Только тайная ли? Гавана все посматривает на меня. Он оценивающе приглядывается, прикидывает.
А между тем в мою праздную голову лезут клочья застоявшейся людской массы: бородавка, жировик, гнилой зуб, кривой нос и синяя губа, жирный затылок, волосатое ухо, атласная щека, голодные глаза, две аккуратные косички, лысеющая макушка, обвислые щеки, горькая складка у рта, ямочка на щеке, гусиные лапки у глаз, набухшие узлы вей. Обрывки надежды, отзвуки внутренней борьбы, приметы обреченности.
Очередь еще не решается перевести дух. Притворное дружелюбие вдруг прозревшего мусорщика в духе общей неопределенности. У всех ощущение чудом избегнутой гибели — облегчение огромное, но еще все зажаты внутри. Говорится первое, что приходит на ум. Близость арочных дверных проемов кружит голову, путает мысли. На ступенях перед дверьми я вижу полицейских в форме темно-синего официального цвета, я даже различаю их голоса, по-своему тоже затянутые в форму: без единого пятнышка и без единой морщинки, сумрачно-строгие, они укрывают бандитское нутро стражей порядка. «Следующий… О’кей, мадам… Стойте. Не спешите».

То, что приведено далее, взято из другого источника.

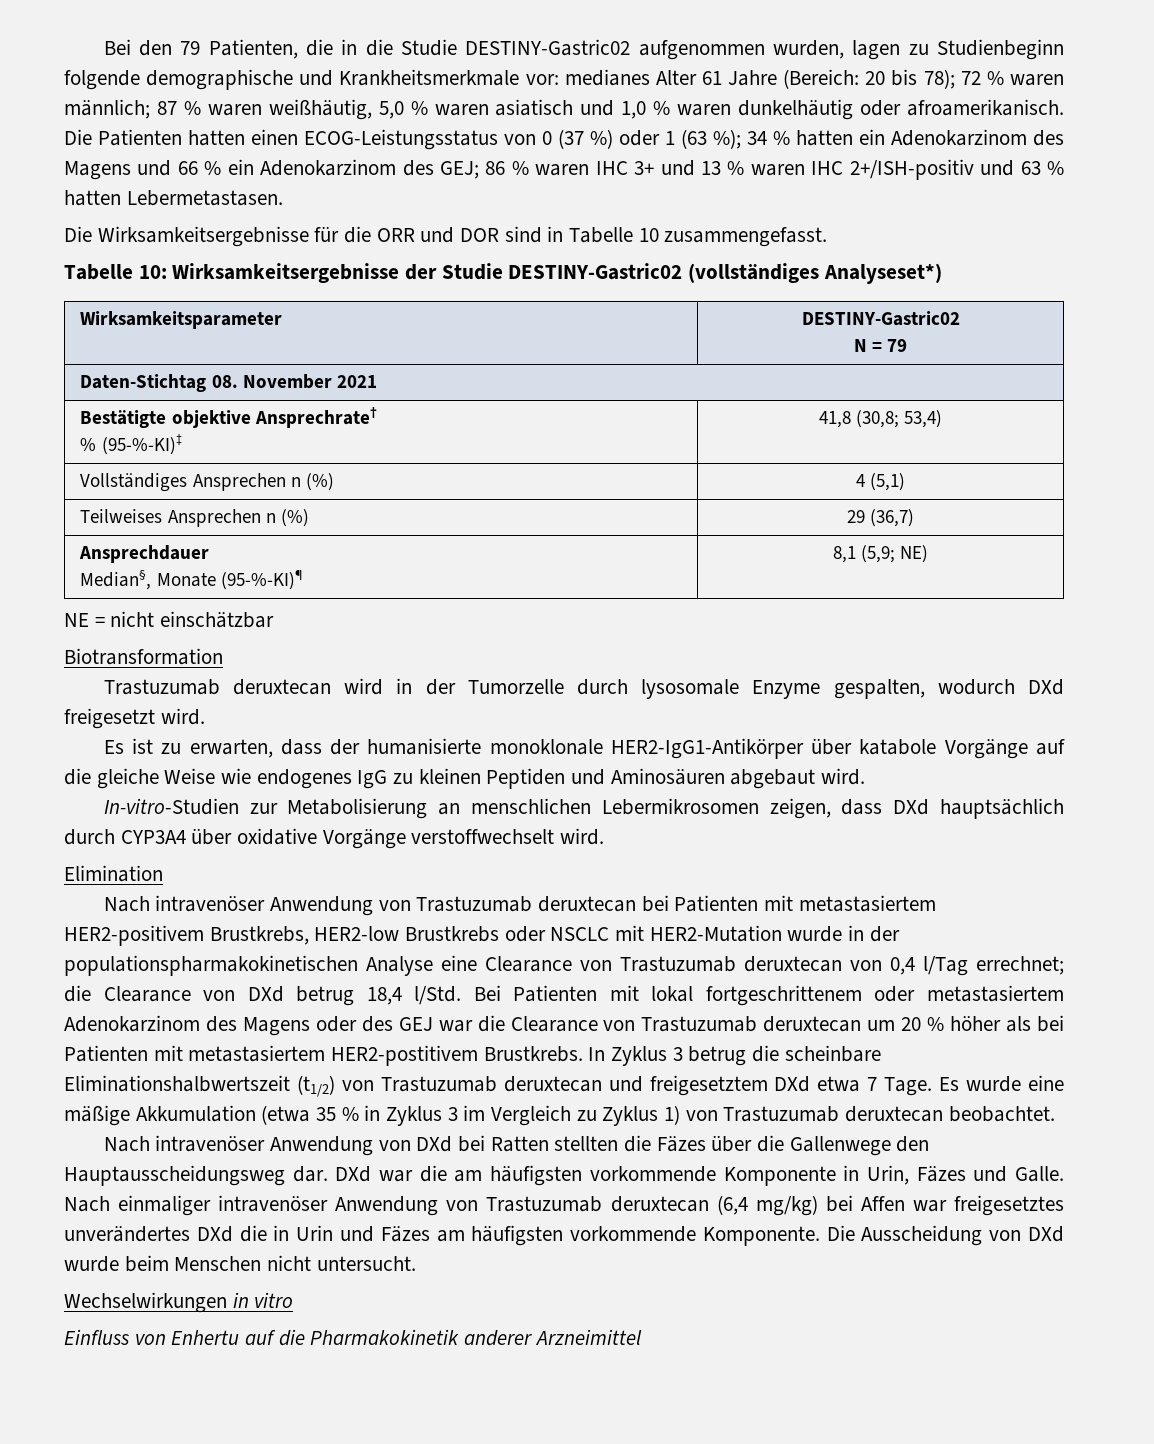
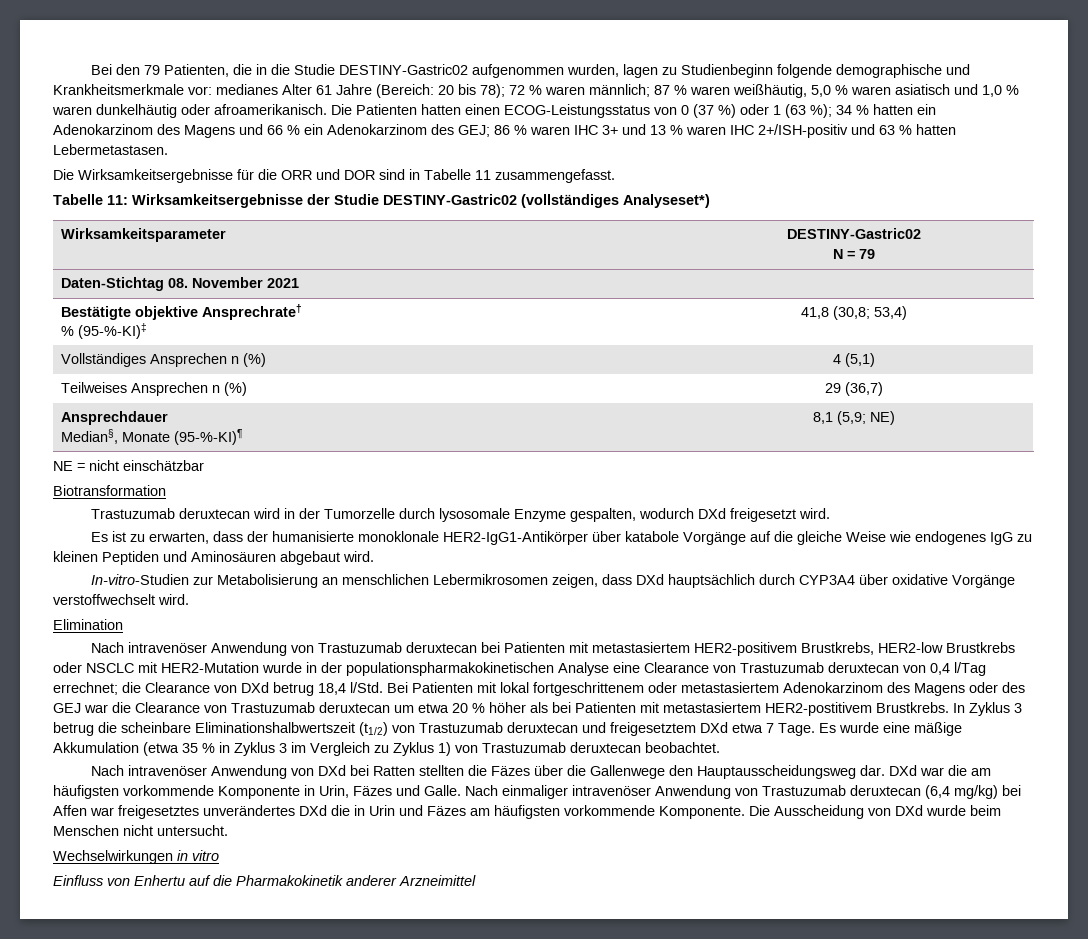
[638,228,659,242] 10 -> [475,170,491,180] 11
[138,265,167,279] 10: -> [107,195,128,205] 11:
(896, 1025) none -> [418,703,449,713] etwa

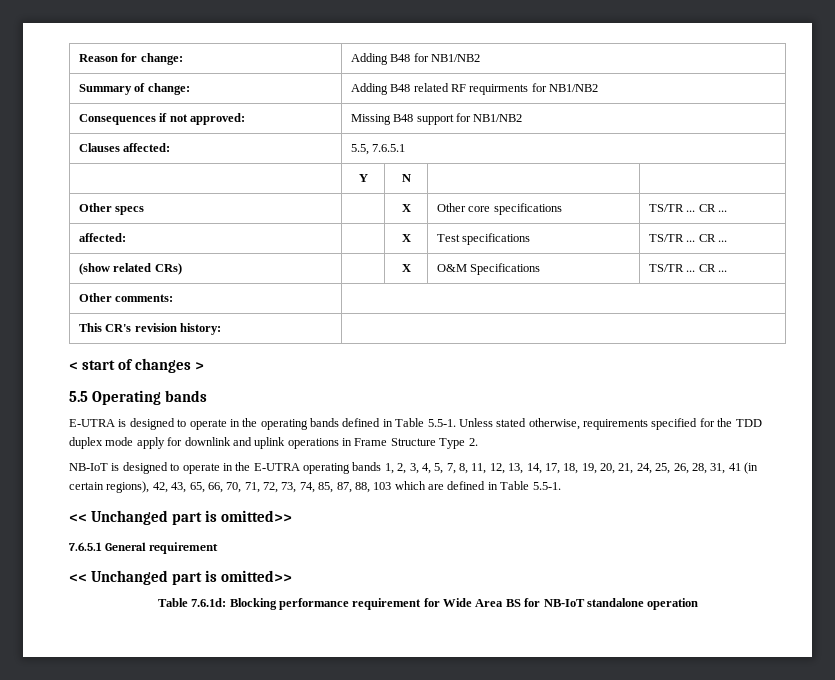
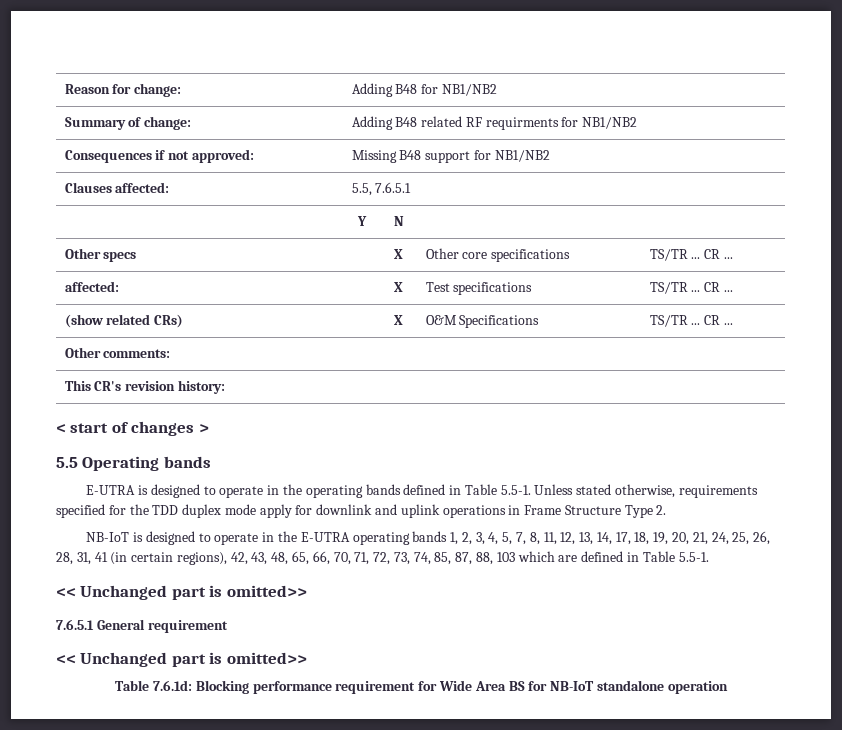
(187, 487) none -> [271,552,289,565] 48,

Помпон подошел к ступеням. Поднялся на первую. Стал еще выше ростом. Рубашка у него на спине взмокла от пота.
— Желаю удачи! — громко говорю я Мейси.
Она шепчет через плечо:
— С прошением по-прежнему?
— Конечно, — отвечаю. — Иначе я не могу.
Сам-то я слышу, как фальшивит мой голос. Мейси не знает того, что знаю я: когда крики «Вон!» достигли высшей точки, я был готов передумать. Сейчас я выражаю голосом непреклонность, которой на деле не было. Вопли Подковки и учительницы внесли перелом и в настроение очереди, и в мои намерения.
Удастся ли мне сохранить эту спокойную решимость, когда буду проходить турникет? Думаю, с чего начать. Прокашляюсь, потом скажу: «Я с прошением о дополнительной площади в спальном зале». Четко и ясно, но неубедительно. Нужно объявить свои права на просимое. В того, кто (или в то, что) сидит за стеклом, я должен внедрить мысль, что я особенный. А как это сделать в нескольких фразах? Я не убежден, что довел эту мысль даже до Мейси, а ведь у меня было четыре с лишним часа.